Search code examples
c++gccprocessormemory-barriers

What is the difference between memory barrier and complier-only fence


As the question stated, I'm confused about the difference between memory barrier and complier-only fence.

Are they the same? If not what is the difference between them?


Solution

  • As a concrete example, consider the following code:

    int x = 0, y = 0;
    
    void foo() {
        x = 10;
        y = 20;
    }
    

    As it stands, without any barriers or fences, the compiler may reorder the two stores and emit assembly (pseudo)code like

    STORE [y], 20
    STORE [x], 10
    

    If you insert a compiler-only fence between x = 10; and y = 20;, the compiler is inhibited from doing this, and must instead emit

    STORE [x], 10
    STORE [y], 20
    

    However, suppose we have another observer looking at the values of x and y in memory, such as a memory-mapped hardware device, or another thread that is going to do

    void observe() {
        std::cout << x << ", ";
        std::cout << y << std::endl;
    }
    

    (Assume for simplicity that the loads from x and y in observe() do not get reordered in any way, and that loads and stores to int happen to be atomic on this system.) Depending on when its loads take place with respect to the stores in foo(), we can see that it could print out 0, 0 or 10, 0 or 10, 20. It might appear that 0, 20 would be impossible, but that is actually not so in general.

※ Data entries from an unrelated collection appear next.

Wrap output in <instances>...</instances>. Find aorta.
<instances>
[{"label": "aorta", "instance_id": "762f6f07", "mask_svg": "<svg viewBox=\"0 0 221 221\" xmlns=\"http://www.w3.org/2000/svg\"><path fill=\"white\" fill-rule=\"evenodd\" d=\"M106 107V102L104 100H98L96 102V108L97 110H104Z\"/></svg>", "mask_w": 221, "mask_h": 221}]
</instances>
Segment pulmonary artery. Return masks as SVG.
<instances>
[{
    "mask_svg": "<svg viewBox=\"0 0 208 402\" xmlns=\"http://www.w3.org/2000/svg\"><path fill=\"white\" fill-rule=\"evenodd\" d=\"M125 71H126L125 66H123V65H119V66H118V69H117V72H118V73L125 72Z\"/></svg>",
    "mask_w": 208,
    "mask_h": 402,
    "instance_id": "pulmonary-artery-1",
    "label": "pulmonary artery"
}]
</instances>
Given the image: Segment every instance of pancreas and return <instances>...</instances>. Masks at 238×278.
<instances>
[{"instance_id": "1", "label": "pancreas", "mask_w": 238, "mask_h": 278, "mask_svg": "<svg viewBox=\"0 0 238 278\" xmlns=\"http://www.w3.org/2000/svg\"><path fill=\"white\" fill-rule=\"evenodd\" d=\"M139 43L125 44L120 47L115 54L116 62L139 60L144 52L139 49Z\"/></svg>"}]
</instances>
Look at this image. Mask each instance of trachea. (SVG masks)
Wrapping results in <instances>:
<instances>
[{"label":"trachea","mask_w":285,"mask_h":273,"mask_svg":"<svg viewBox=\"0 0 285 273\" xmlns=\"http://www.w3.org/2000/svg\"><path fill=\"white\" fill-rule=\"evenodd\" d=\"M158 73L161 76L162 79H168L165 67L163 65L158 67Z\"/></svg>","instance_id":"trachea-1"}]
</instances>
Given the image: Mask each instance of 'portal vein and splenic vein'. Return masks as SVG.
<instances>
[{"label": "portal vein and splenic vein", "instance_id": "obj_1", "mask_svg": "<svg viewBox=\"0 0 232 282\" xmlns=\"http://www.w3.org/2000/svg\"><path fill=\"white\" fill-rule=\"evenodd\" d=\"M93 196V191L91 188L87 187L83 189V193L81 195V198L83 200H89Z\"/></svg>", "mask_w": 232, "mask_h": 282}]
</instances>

    Even though the instructions in foo stored x and y in that order, on some architectures without strict store ordering, that does not guarantee that those stores will become visible to observe() in the same order. It could be that due to out-of-order execution, the core executing foo() actually executed the store to y before the store to x. (Say, if the cache line containing y was already in L1 cache, but the cache line for x was not; the CPU might as well go ahead and do the store to y rather than stalling for possibly hundreds of cycles while the cache line for x is loaded.) Or, the stores could be held in a store buffer and possibly flushed out to L1 cache in the opposite order. Either way, it is possible that observe() prints out 0, 20.

    To ensure the desired ordering, the CPU has to be told to do so, often by executing an explicit memory barrier instruction between the two stores. This will cause the CPU to wait until the store to x has been made visible (by loading the cache line, draining the store buffer, etc) before making the store to y visible. So if you ask the compiler to put in a memory barrier, it will emit assembly like

    STORE [x], 10
    BARRIER
    STORE [y], 20
    

    In this case, you can be assured that observe() will print either 0, 0 or 10, 0 or 10, 20, but never 0, 20.

    (Please note that many simplifying assumptions have been made here. If trying to write this in actual C++, you'd need to use std::atomic types and some similar barrier in observe() to ensure its loads were not reordered.)